EXCERTO DO TEXTO:
——————————
Haverá downtrading por parte dos compradores
Mudar o mix de produtos na cesta, de forma a torná-la mais económica, sem ter de cortar tanto na quantidade comprada, será outra forma de lidar com a inflação. As estratégias poderão passar por uma adaptação do tamanho das embalagens, a escolha de marcas próprias em vez de marcas nacionais ou segmentos mais básicos de produtos. Mas nem todos os compradores agirão da mesma forma, dependendo do país, do perfil do lar e da própria natureza das categorias. Nos casos em que a proporção do orçamento familiar dedicada à alimentação é maior, por exemplo, o comprador procurará provavelmente formatos mais pequenos. Mas em lares com uma maior elasticidade do gasto, poderá fazer sentido opções de packs económicos XXL. Da mesma forma, apesar de ser visível o aumento do peso das marcas próprias de forma generalizada, algumas categorias serão mais propícias ao mesmo e é essencial antecipar o grau de vulnerabilidade das marcas neste contexto.
O papel das promoções é ainda indeterminado
Podemos esperar que a maior procura por promoções possa ser uma forma de controlo dos gastos por parte das famílias. Mas, mais uma vez, não é certo que esta venha a ser a primeira escolha dos compradores, principalmente em mercados onde as promoções já se tornaram um fator quase higiénico desde a última crise, como em Portugal. Um shopper mais consciente e racional no momento da compra pode vir até a dar menos importância às promoções, principalmente se a sua opção preferencial for pela marca própria.
——————————
DADOS FORNECIDOS:

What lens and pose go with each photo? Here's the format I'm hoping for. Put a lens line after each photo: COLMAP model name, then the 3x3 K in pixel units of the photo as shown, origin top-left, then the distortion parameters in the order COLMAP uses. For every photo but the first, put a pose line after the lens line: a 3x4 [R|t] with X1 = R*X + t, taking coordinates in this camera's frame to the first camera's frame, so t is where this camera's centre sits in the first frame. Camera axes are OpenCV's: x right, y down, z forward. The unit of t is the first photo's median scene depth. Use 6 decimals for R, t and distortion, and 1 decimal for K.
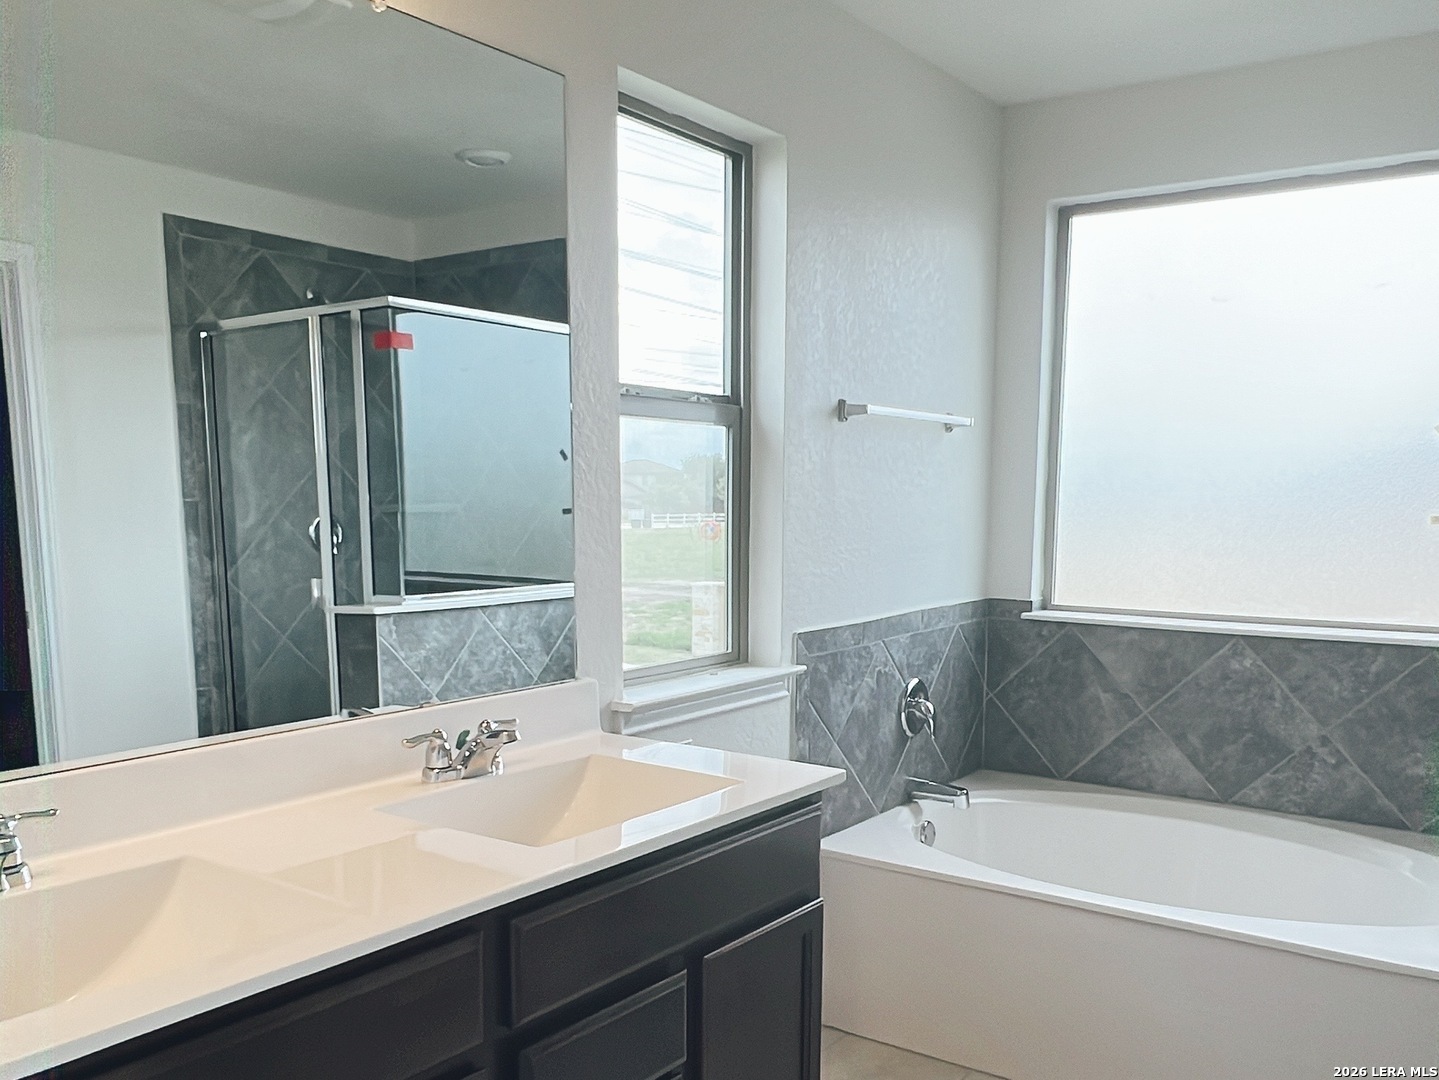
lens RADIAL K [[733.8, 0, 719.5], [0, 733.8, 540.0], [0, 0, 1]] dist [0.000773, -0.000210]
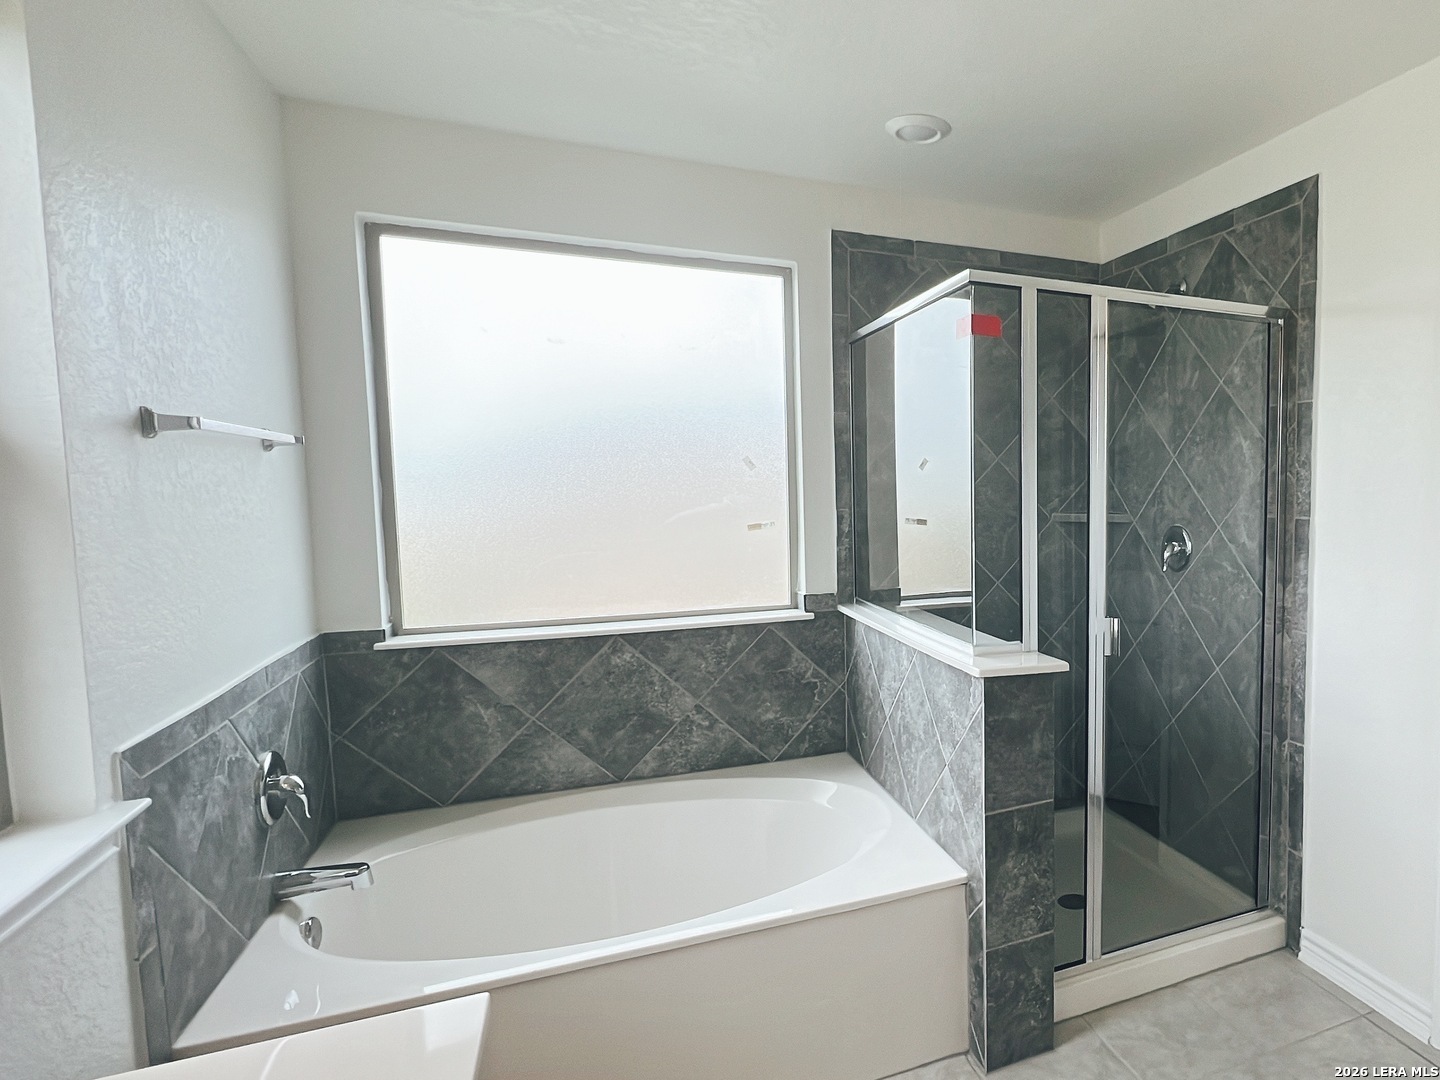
lens RADIAL K [[711.7, 0, 720.9], [0, 711.7, 530.8], [0, 0, 1]] dist [-0.004843, -0.000649]
pose [[0.599027, -0.073255, 0.797371, -0.056327], [0.098157, 0.995014, 0.017672, -0.027144], [-0.794690, 0.067681, 0.603230, 0.137908]]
——————————
REQUISITOS DO EXERCÍCIO:
[1] Edite o excerto sobre os compradores desde "O papel das" até "pela marca própria.", substituindo "promoções" por "campanhas de desconto".
[2] Responda às perguntas seguintes com base no excerto sobre os compradores.
(a) Que país é indicado como exemplo de mercado onde as promoções se tornaram um fator quase higiénico desde a última crise?
(b) Que opção pode fazer sentido em lares com uma maior elasticidade do gasto?
(c) Em que casos o comprador procurará provavelmente formatos mais pequenos?

CONJUNTO DE RESPOSTAS:
[1]
O papel das campanhas de desconto é ainda indeterminado
Podemos esperar que a maior procura por campanhas de desconto possa ser uma forma de controlo dos gastos por parte das famílias. Mas, mais uma vez, não é certo que esta venha a ser a primeira escolha dos compradores, principalmente em mercados onde as campanhas de desconto já se tornaram um fator quase higiénico desde a última crise, como em Portugal. Um shopper mais consciente e racional no momento da compra pode vir até a dar menos importância às campanhas de desconto, principalmente se a sua opção preferencial for pela marca própria.

[2]
(a) Portugal.
(b) Packs económicos XXL.
(c) Nos casos em que a proporção do orçamento familiar dedicada à alimentação é maior.